Renewable law leaves the gate

  When Colorado voters approved Amendment 37 in 2004, most had no idea how long it would take for the state’s renewable standards to go into effect.

More than a year later, the state’s Public Utilities Commission finally released the rules implementing the law, which requires the state’s largest utilities to generate 10 percent of their electricity from renewable sources by 2015.

The original law, as passed by voters, would have required power companies Xcel Energy and Aquila, two municipal utilities, and three rural electrical cooperatives to rely increasingly on wind, solar, biomass, geothermal and some hydropower (HCN, 5/2/05: The Winds of Change). All told, it would have applied to more than 2.2 million customers in the state.

But even before the PUC released the rules in mid-December, two rural cooperatives exempted themselves from the law through a vote of their members. Intermountain Rural Electric Association and its 127,000 members in central Colorado opted out last spring; this fall, United Power and its 56,000 members along the Front Range did the same. "We looked at the voting results (for the standard) in our region, and it was pretty split," says Heidi Stortz, United’s marketing and communication coordinator. She says that when the board of directors took a "fiscal look" at the law and found unanswered questions, it recommended that its members vote to opt out.

"That’s not exactly a fair and balanced approach to getting the word out," says Ken Regelson, a Boulder-based sustainable energy consultant. But Regelson does see cause for hope: Colorado Springs Utilities plans to offer solar rebates, and, as of Jan. 1, Xcel Energy, the state’s largest utility, has implemented a solar rebate. Customers with small photovoltaic systems receive rebates; any excess energy they produce is credited to their next month’s bill.

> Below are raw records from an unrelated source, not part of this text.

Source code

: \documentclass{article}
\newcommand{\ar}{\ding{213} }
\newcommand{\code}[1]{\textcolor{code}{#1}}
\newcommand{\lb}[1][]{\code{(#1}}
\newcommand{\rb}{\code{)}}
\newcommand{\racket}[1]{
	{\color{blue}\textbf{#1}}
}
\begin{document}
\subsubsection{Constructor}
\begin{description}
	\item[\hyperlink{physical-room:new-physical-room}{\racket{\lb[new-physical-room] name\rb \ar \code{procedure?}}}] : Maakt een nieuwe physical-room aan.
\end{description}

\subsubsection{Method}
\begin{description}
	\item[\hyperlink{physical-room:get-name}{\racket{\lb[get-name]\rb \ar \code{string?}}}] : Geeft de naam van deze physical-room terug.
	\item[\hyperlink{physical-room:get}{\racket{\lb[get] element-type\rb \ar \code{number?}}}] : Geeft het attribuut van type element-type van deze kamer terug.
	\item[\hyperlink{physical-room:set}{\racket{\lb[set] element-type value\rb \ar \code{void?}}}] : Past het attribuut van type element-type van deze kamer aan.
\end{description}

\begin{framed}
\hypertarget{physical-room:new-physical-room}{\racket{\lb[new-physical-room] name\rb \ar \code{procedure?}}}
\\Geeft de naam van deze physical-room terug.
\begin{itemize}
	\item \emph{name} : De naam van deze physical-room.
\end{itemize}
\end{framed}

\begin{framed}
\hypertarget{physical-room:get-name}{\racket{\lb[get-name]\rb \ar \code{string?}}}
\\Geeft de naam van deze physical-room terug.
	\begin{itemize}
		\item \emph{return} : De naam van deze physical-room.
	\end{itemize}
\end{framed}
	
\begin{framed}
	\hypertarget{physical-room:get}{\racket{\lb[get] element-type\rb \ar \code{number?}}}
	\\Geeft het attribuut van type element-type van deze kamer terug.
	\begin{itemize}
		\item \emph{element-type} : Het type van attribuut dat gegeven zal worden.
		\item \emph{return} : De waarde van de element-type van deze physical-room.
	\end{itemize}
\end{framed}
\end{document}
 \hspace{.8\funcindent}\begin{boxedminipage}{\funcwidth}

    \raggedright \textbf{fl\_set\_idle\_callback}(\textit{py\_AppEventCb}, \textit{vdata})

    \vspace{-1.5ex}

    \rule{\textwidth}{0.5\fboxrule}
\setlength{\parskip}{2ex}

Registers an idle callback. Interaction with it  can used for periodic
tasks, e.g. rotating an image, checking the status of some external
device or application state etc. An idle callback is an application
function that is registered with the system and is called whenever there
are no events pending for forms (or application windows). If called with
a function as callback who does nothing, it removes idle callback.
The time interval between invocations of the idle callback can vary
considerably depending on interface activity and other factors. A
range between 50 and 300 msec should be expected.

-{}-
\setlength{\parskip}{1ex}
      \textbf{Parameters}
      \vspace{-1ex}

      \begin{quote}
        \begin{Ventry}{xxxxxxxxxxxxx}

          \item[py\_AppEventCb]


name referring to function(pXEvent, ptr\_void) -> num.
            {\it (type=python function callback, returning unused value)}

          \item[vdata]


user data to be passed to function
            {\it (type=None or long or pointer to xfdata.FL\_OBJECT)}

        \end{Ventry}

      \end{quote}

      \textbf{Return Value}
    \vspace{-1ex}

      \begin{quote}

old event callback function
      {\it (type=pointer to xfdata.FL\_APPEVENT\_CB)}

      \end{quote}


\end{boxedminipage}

For the second year in a row, Xcel has also announced new programs to add more renewable sources to its portfolio. Last January, the company said it would seek 400 megawatts of new wind projects by the end of 2005. But the company added only 60 megawatts of wind power, bringing its total wind capacity to 282 megawatts — enough to power between 112,800 and 282,000 homes (HCN, 12/12/05: Forget idealism).

"The developers could not find financing, turbines were unavailable, and they were unable to meet the conditions of our contract," says Xcel spokesman Mark Stutz. Aggravating circumstances, says Stutz, is the erratic manner in which Congress extends the federal production tax credit for wind projects. Wind developers get a 1.8 cent per kilowatt hour tax credit, but because Congress typically establishes the credit for a year or two at a time, it must be renewed periodically — and its impending expiration has halted many a wind project.

Now that Congress has renewed the tax credit until the end of 2007, Xcel has released a proposal for 775 megawatts of new wind projects. "When all this power comes online, we’ll reach the state renewable standard through 2014," says Stutz, "and Colorado will be in the top five states for wind production."